Why You Should Not Be Proud of Drinking the World's Priciest Coffee

Civet coffee or Kopi Luwak is the world's most expensive coffee. Behind the trend luxury image brewed in a cup, there is a reportedly insane phase of animal cruelty going on.

Luwak coffee has actually gone to a 'not-so-luxury' process from feeding Civets with the beans to scraping the animals' poops. That's where the hundred-dollar-per-kilo digested beans come from. However, it's not the only reason why you shouldn't be proud of drinking the pricey coffee.

The poor endangered mammals were poached and caged in small area with their feet clamped. Suwanna Gauntlett, the woman who established Wildlife Alliance, said that the inhumane way of capturing civets from their habitat could lead to the species extinction.

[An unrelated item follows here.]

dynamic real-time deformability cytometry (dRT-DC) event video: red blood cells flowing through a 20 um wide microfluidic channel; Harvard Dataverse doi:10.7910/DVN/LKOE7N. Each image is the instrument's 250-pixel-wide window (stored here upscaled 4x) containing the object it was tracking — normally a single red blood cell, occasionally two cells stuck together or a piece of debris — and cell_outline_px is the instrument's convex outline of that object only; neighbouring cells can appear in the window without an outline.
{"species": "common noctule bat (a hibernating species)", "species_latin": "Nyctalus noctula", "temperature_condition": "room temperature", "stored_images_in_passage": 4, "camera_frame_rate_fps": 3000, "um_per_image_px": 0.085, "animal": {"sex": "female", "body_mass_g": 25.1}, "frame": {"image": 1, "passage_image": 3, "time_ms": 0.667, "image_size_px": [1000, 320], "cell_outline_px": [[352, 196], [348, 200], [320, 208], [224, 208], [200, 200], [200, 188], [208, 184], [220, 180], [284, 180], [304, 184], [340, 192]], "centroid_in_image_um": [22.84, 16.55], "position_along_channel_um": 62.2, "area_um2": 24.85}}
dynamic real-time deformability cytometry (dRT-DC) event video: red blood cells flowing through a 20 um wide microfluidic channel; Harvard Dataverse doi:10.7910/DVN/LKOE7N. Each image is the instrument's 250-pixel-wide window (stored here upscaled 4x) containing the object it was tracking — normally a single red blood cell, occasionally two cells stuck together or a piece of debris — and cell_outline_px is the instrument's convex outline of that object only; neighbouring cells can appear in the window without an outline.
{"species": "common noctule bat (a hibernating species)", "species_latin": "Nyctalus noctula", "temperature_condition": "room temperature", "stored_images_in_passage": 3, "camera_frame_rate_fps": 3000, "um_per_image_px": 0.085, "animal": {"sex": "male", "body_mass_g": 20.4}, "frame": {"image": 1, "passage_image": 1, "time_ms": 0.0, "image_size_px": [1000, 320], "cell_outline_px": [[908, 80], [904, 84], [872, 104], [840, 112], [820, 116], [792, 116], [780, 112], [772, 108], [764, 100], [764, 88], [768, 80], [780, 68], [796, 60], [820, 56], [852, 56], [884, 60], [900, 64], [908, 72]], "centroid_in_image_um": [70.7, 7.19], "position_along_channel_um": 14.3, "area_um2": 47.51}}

Lured with pineapple on bait bamboo stick, civets would climb up on it as a metal snare catches its waist. They are then forced to 'work' with only coffee berries to feed on. The small cage size and the force-fed are inhumane. Describing further on the unlucky civets, Gauntlett said that the excessive poaching at the rate is threatening. The activist who also works with Asia's conservation groups explains how coffee farms might refuse to use a humane way because it is more expensive. The humane operation, according to Gauntlett, allows civets to stay in the wild, cage-free.

Luxury coffee store, Harrods, claims to obtain one of its Luwak coffee sources from Ross Kopi, an Indonesia-based operator who performs humane production, by sending workers out the jungle to collect civet feces. The British retailer admitted paying a price of $2,500 for a kilo.

Luwak coffee is considered as the highest quality coffee due to its rarity. The civets lend its musky flavor to the brew - adding a richer taste of coffee with a hint of chocolate and caramel. The quality (and rarity), however, was supposed to be from civet digging the berries on its own as the mammal is a picky animal. With the domination of cruelty behind the trade and fraudulent battery farms - this is an ugly reality.

Blacklisted plantation issue has raised a huge concern after DanWatch research investigation found that even Nestle could not name all of the sources it obtained the coffee from.

The campaign for putting down civet-poop coffee has led closer to its goal. European and American importers restrict their civet coffee bean sources albeit the increasing Kopi Luwak trend in Southeast Asia.

Worrying about the vulnerable species, Gauntlett advises coffee drinkers not to be part of the animal cruelty by putting civet coffee down. "It's encouraging the farming of animals in terrible conditions," she says.